DOCUMENT PASSAGE>
— BEGIN —
E-Learning and Digital Cultures Assessment (#edcmooc)

By February 8, 2013 January 15th, 2016 Education & Training

37cf2-screenshotI’m starting to think about the assessment piece for the E-Learning and Digital Cultures MOOC I’ve been completing (Criteria at the end of the post).  I’m thinking of creating either an e-learning artefact (perhaps a HTML5 & JavaScript object with a choose-your-own-adventure type theme on Australian learning institutions) or a web-based game (where you need to undertake certain tasks/reach certain goals to ‘unlock’ new materials.  I’m not sure what path I’ll take yet but I’ve got a busy couple of weeks ahead of me so I’m starting to get some thoughts down.

E-Learning Artefact

My initial thoughts for the e-learning artefact are:

  • Rather small with perhaps five, at most, branching options throughout
  • Created in Adobe Captivate, Adobe Dreamweaver and Adobe Photoshop (in other words, Adobe eLearning Suite)
  • Explore simple concepts of learning institute futures
  • Provide the learner with choose-your-own-adventure type options asking them to choose where they’d like to see education institutes progress
  • Perhaps look at some concepts raised by Shirky and critics
  • No SCORM output and entirely anonymous

I’ll wait, of course, until I’ve gone through all of the provided course materials before deciding on my content.

Web-based game

My initial thoughts for the web-based game are:

  • I will choose a conceptual ‘side’ either that of Shirky or Bady (probably Shirky)
  • The ‘learner’ will need to ‘defeat’ all statements that aren’t aligned with the position of the side I take
  • At the end the ‘learner’ will be provided some feedback
  • Again, no SCORM and entirely anonymous

I’m not yet sure if I’d make this game using something like the Unity Game Engine or a page-based layout that I can draw together using something like Adobe eLearning Suite.  The latter would certainly be quicker but with the former I could release a game on the web and on mobile devices.  I don’t have much time to get the former completed though…hard decisions.

Digital Artefact (Assessment Details)

During block 2 you will start drawing ideas together and creating a digital artefact which expresses, for you, something important about one or more of the themes we have covered during the course. This artefact should be published somewhere on the web which is publicly accessible. For your assignment, you will submit a link to your artefact, and you will be marked by and receive feedback from peers on the course.

  • The deadline for the submission of your digital artefact is midnight GMT on Wednesday 27thFebruary
  • The deadline for evaluating the work of your peers is midnight GMT on Sunday 3rd March

What do you mean by digital artefact?
We mean something that is designed to be experienced digitally, on the web. It will have the following characteristics:

  • it will contain a mixture of two or more of: text, image, sound, video, links.
  • it will be easy to access and view online.
  • it will be stable enough to be assessed for at least two weeks.

Try to have fun with this and use it as a chance to think broadly and creatively: anything goes in terms of the form of this essay. As long as you keep the assessment criteria in mind you can be as experimental as you wish.

Why do you want me to make a digital artefact?
— END —
SUPPLIED DATA>
— BEGIN —
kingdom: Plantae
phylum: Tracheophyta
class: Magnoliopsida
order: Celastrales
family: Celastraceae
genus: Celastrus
— END —
PROBLEMS AND TASKS>
1. Reproduce the stretch of the MOOC assessment post from "I’m not yet" through "completed though…hard decisions.".
2. According to the MOOC assessment post, what is the deadline for evaluating the work of peers?
Work from the MOOC assessment post alone, not from the listing.

ANSWERS TO THE EXERCISE>
1.
I’m not yet sure if I’d make this game using something like the Unity Game Engine or a page-based layout that I can draw together using something like Adobe eLearning Suite.  The latter would certainly be quicker but with the former I could release a game on the web and on mobile devices.  I don’t have much time to get the former completed though…hard decisions.

2. Midnight GMT on Sunday 3rd March.